Shad Gaspard: Cryme Tyme, Constraint, and What Real Toughness Looks Like


This episode exists to explain Shad Gaspard beyond the two lazy frames he’s usually given: “problematic gimmick” or “tragic ending.”

Using his full arc, from Brooklyn kid to legit fighter, from Cryme Tyme’s missed ceiling to a post WWE life that was just getting started, the episode treats Shad as a case study in how wrestling limits people who don’t fit clean archetypes.

It’s about talent meeting a system that confuses control with creativity, and toughness with obedience.

Core Takeaways

  • Cryme Tyme was a success the system didn’t know how to reward: Shad and JTG took a tone-deaf gimmick, wrestled control away from the writers, and got themselves over anyway, exposing WWE’s inability to capitalize once something works without permission.

  • Legitimacy without fear: Shad’s real world toughness gave him leverage most wrestlers don’t have.
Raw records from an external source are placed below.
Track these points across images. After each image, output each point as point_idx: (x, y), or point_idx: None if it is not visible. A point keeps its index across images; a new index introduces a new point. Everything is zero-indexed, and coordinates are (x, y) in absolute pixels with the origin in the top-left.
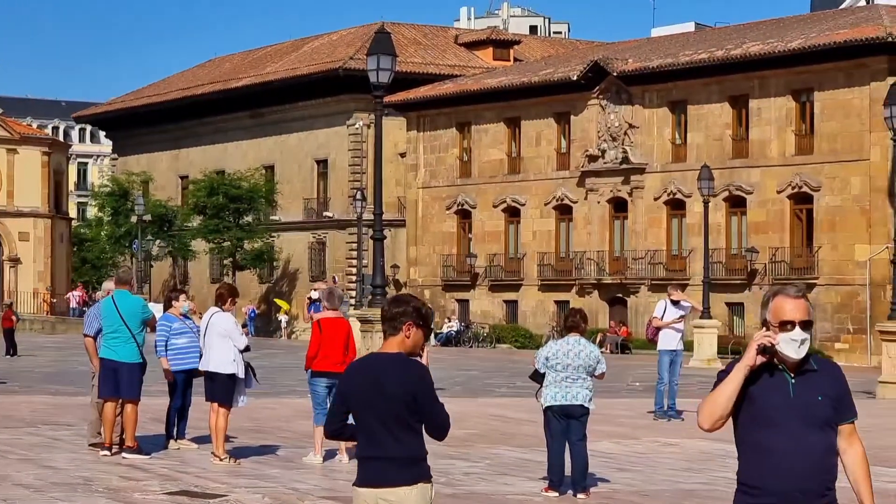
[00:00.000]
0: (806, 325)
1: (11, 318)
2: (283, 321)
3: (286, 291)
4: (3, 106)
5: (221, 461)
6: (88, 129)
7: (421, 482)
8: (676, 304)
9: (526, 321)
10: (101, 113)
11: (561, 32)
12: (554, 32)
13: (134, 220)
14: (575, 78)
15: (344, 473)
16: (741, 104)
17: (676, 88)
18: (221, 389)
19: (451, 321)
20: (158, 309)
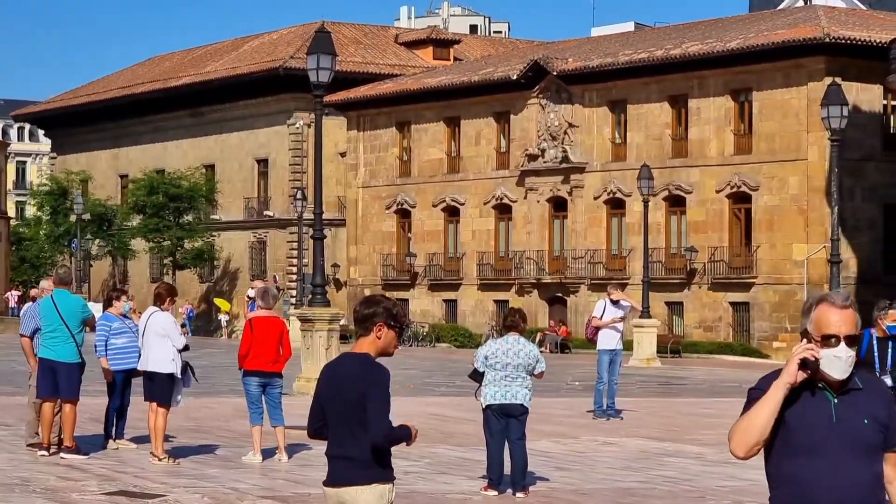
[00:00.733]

He wasn’t scared of Vince, didn’t need to posture, and that quietly disrupted power dynamics backstage.

  • Over without elevation: Cryme Tyme consistently drew reactions, moved merch, and worked with top acts, yet were denied titles or long-term investment because the company didn’t believe they needed rewards to stay over.

  • Monopoly punishment: Their firing wasn’t about performance. It was about discipline. In a one-company ecosystem, talent could be “taught a lesson” with no safety net.

  • A life bigger than wrestling: Post WWE, Shad pivoted toward acting, writing, and stunt work, showing how much untapped runway he still had when wrestling stopped giving him one.

What Usually Gets Missed
Shad Gaspard wasn’t a “what if” because of talent, he was a “what if” because the system never knew what to do with someone that solid, that fearless, and that human.

This episode isn’t about mourning a wrestler. It’s about understanding an actual hero. A real life good guy.